I was in both my parents’ arms. There was no trace of Ali. I told Astor that, and he laughed. “No, no,” he said, shaking his head. “That is the name your father had for your mother. That is what he always called her with his friends. When your mother was pregnant, she was convinced your father was fucking everyone in Manhattan. She followed him one night to a bar and found him talking to some blonde. And that was enough evidence for her. She slugged him. Punched him right in the nose, and broke it.” Astor could have been lying… but I didn’t care. I’d never seen a picture of all three of us together. I walked across the mildewed carpet and touched their faces. I put my arms up and laid my palms flat against their images.
Kinshasa’s mother was the fighter in this story, tormented and driven to violence by the idea of infidelity, while her father was literally broken—his nose and his marriage—by it. Sex really does complicate things, Jarrar is reminding us. Sex had led to her parents’ divorce, which had led to her constant battle to understand where she came from and who she belonged to. Seeing the mythical photo of her young self with Muhammad Ali allowed her, finally, to feel rooted in her parents’ relationship, to understand her creation story. At this one point in time, captured on film, they held each other, they loved each other, they were together. Now, despite her mother’s body buried deep in her home soil and her father’s ashes scattered over his, she feels—at las—solid in her physical body. She can move on from grief.
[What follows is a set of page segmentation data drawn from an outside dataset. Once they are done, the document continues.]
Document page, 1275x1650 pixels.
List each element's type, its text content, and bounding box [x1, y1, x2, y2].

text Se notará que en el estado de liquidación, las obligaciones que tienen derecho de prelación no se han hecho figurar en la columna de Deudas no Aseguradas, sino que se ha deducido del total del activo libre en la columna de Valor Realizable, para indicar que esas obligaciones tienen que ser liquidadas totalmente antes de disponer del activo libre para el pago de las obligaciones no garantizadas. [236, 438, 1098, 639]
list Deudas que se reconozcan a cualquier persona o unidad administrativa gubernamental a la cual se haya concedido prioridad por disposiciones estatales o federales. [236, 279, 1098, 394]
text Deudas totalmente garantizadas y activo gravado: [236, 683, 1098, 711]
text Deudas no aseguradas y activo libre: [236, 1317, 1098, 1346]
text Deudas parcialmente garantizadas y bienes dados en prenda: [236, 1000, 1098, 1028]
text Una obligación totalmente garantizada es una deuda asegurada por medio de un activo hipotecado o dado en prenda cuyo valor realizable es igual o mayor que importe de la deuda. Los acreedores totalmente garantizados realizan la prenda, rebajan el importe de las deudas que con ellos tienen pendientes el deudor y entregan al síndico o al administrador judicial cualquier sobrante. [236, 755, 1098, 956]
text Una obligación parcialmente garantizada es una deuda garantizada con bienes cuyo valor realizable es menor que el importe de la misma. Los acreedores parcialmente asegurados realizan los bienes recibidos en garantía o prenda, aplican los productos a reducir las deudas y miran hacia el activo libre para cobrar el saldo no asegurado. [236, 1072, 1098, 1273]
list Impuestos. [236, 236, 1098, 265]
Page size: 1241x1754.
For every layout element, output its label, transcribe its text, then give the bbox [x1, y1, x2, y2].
There are other fighters in this book, too—handfuls of them. There’s Aisha, who has fled an abusive husband, resettling herself and her young daughter into her childhood home in a poor Egyptian suburb, where her father refuses to speak to her due to the shame she has brought on their house. There’s the young hairdresser who has recently lost her mother, stuck 70 miles from any other Arabs in the middle of Bible-belt America, treated like a slave by her father and four brothers. Then there’s Zelda, the mystical halfie and narrator of Jarrar’s final story, trying to lead a normal life as family attorney despite being half woman and half Transjordanian ibex, a sort of mountain goat. “All I’ve ever wanted is to feel whole,” the story begins, as Zelda despairs at her physical otherness. By now the audience understands that Jarrar intends for all her characters to win important battles, to feel happier in their own skin, by the time we stop reading. We leave them all triumphant, fist pumping, not always victorious but looking forward with confidence, which is how we leave Zelda, in the final lines from the collection, doing yoga with a lover who embraces her strangeness. “There is oneness in duality. Nothing is one and nothing is double. You are both. Then, we do our salutations, our bodies like mirrors facing the whole, brilliant sun.”
Him, Me, Muhammed Ali gets a chokehold on you from the start and doesn’t let you go until you’ve questioned your own life, how you use your body and what you think is your happy place. (If you haven’t found it yet, Jarrar seems to say, try masturbating.)